Il Rugby di certo dimostra al Calcio come sia giusto applicare l’agonismo in modo forte sul rettangolo di gioco e applicando il famigerato rispetto morale fra i contendenti, senza mai minacciare o calpestare la dignità dell’uomo che si ritrova di fronte, nella maggior parte dei casi, di tutt’altro aspetto invece nel Calcio, soprattutto nelle categorie dilettantistiche si avverte come sia il contrario, dove il gioco passa in secondo piano e si utilizza come metro di impostazione la violenza e l’aggressività morale da contrapporre al sano agonismo sportivo, che aldilà dei violenti scontri di gioco, rientranti nella norma, si fomenta nello sprigionare condanne capitali all’avversario, costringendolo il più delle volte a fare il gioco piu’ conveniente a chi lo impone per uscire salvo dall’arena e poter tornare a casa con i cerotti non solo sul corpo ma anche alla propria dignità di Uomo, prima che calciatore.

In questo campionato di Seconda Categoria, fin’ora, a parte il livello di gioco, abbiamo potuto riscontrare squadre che rientrano in un ambito agonistico “normale”, come ad esempio gli amici dell’Antillese, che soprattutto vedono questo Sport come una bella forma di divertimento, aggregazione e collettivismo anche con gli avversari, ad majora. Sembra invece che quegli ambienti Siciliani “caldi” di una volta , che i piu’ anziani raccontano, quando ancora nel calcio come negli altri ambiti sopravviveva la malavita e l’atteggiamento della predominazione dell’essere sull’altro , sembra non essere scomparso e che le generazioni attuali non ne hanno dimenticato le spregevoli conformazioni.

Nel “Far West” di Furnari, non si è assistito ad una partita di Calcio, ma ad …… intimidatoria, dove degli ingenui ragazzi di Monforte vanno per disputare una “normale” sfida fra coetanei, col dovuto agonismo, per poi tornarsene a casa e pensare allo scorrere tranquillo della propria quotidianità, ma invece devono attenersi alle “rigide” regole dei Furnaresi che impongono la loro discriminatoria arte intimidatoria, costringendo pure il direttore di gara a omertà arbitrali e attenendosi al metro casalingo pur di tornare in sana e robusta costituzione verso casa propria. Questo è quello di cui ancora vive il Calcio siciliano, purtroppo in alcuni campi, dove da anni sembra non essere cambiato nulla.

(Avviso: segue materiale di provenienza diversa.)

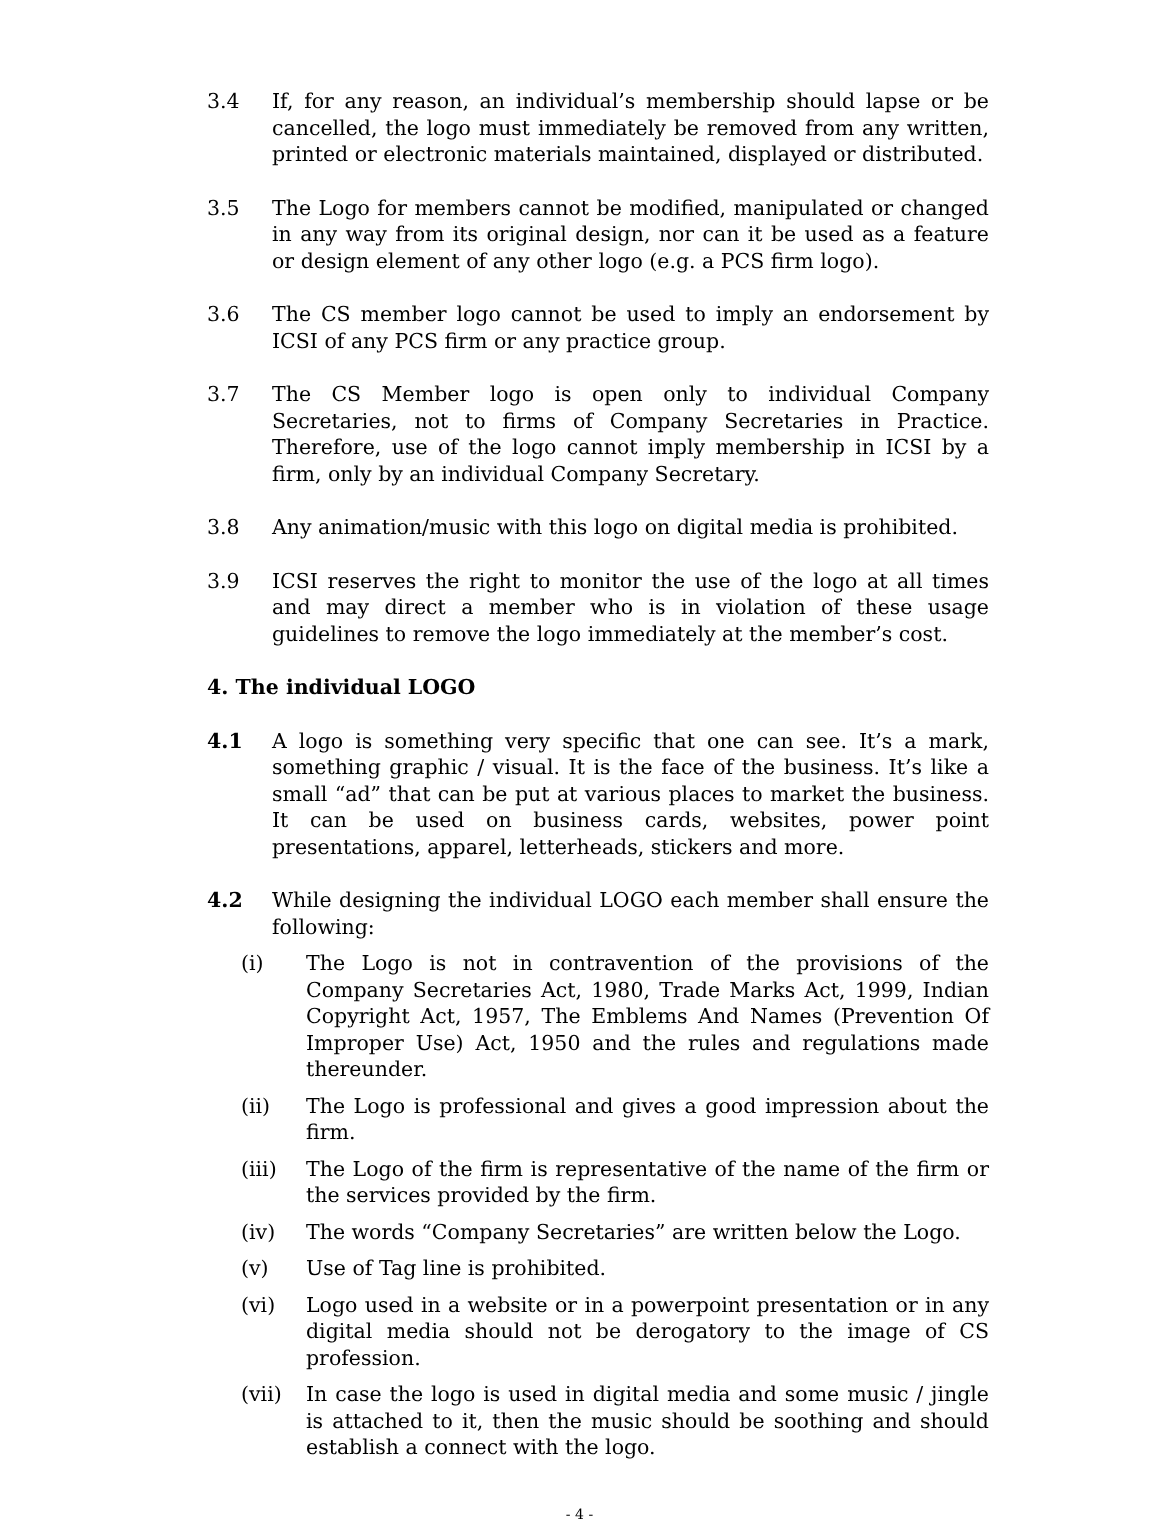3.4 If, for any reason, an individual’s membership should lapse or be cancelled, the logo must immediately be removed from any written, printed or electronic materials maintained, displayed or distributed.
3.5 The Logo for members cannot be modified, manipulated or changed in any way from its original design, nor can it be used as a feature or design element of any other logo (e.g. a PCS firm logo).
3.6 The CS member logo cannot be used to imply an endorsement by ICSI of any PCS firm or any practice group.
3.7 The CS Member logo is open only to individual Company Secretaries, not to firms of Company Secretaries in Practice. Therefore, use of the logo cannot imply membership in ICSI by a firm, only by an individual Company Secretary.
3.8 Any animation/music with this logo on digital media is prohibited.
3.9 ICSI reserves the right to monitor the use of the logo at all times and may direct a member who is in violation of these usage guidelines to remove the logo immediately at the member’s cost.
4. The individual LOGO
4.1 A logo is something very specific that one can see. It’s a mark, something graphic / visual. It is the face of the business. It’s like a small “ad” that can be put at various places to market the business. It can be used on business cards, websites, power point presentations, apparel, letterheads, stickers and more.
4.2 While designing the individual LOGO each member shall ensure the following:
(i) The Logo is not in contravention of the provisions of the Company Secretaries Act, 1980, Trade Marks Act, 1999, Indian Copyright Act, 1957, The Emblems And Names (Prevention Of Improper Use) Act, 1950 and the rules and regulations made thereunder.
(ii) The Logo is professional and gives a good impression about the firm.
(iii) The Logo of the firm is representative of the name of the firm or the services provided by the firm.
(iv) The words “Company Secretaries” are written below the Logo.
(v) Use of Tag line is prohibited.
(vi) Logo used in a website or in a powerpoint presentation or in any digital media should not be derogatory to the image of CS profession.
(vii) In case the logo is used in digital media and some music / jingle is attached to it, then the music should be soothing and should establish a connect with the logo.
- 4 -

Un match che ha parte le minacce e le illazioni, trova una Monfortese che cerca con le unghie e con i denti di far buona figura, dopo lo sprono del mister Nino Bongiovanni, che vuole risposte concrete e decise dai suoi uomini, in un campo difficile come quello di Furnari, le trova, pero’ deve fare i conti con la becerità e la feccia del mondo Sportivo.